RECORDS TO PROCESS:
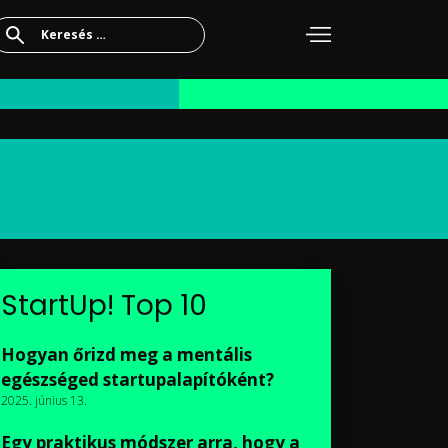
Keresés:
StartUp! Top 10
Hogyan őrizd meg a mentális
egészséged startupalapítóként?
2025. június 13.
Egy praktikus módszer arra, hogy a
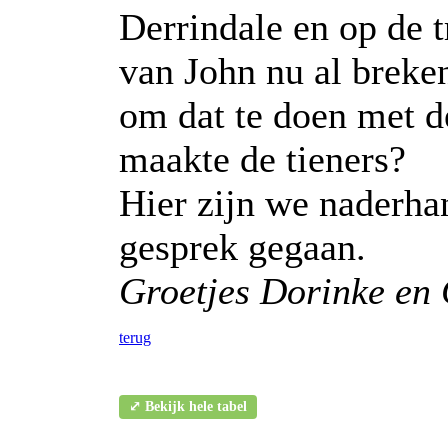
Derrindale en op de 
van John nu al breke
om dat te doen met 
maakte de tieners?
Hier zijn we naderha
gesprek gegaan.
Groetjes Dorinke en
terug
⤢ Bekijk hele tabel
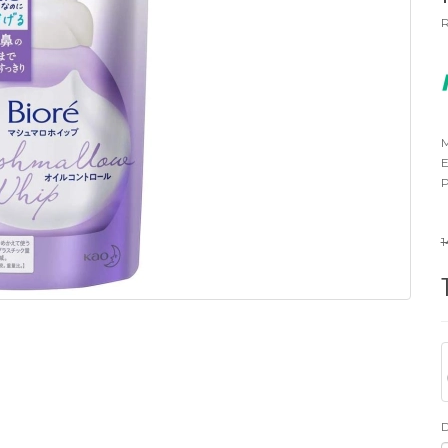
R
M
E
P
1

* * *

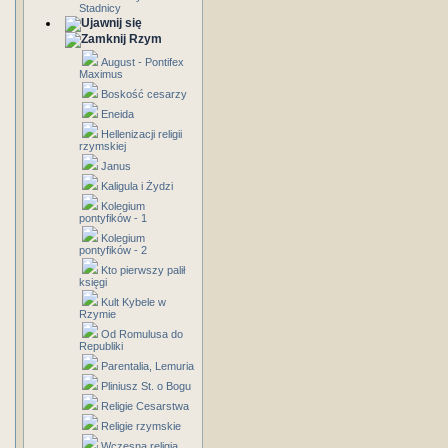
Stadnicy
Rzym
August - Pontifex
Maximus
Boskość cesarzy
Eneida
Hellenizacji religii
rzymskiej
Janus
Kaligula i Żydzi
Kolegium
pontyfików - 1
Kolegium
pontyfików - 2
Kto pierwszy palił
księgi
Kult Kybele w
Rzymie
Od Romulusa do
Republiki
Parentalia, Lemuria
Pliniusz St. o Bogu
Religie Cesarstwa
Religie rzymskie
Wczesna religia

WORK INSTRUCTIONS:
Search the listing above for the lines with "pontyfików - 1" and "Wczesna religia", then output those lines and all lines between them exactly.

RESPONSE:
pontyfików - 1
Kolegium
pontyfików - 2
Kto pierwszy palił
księgi
Kult Kybele w
Rzymie
Od Romulusa do
Republiki
Parentalia, Lemuria
Pliniusz St. o Bogu
Religie Cesarstwa
Religie rzymskie
Wczesna religia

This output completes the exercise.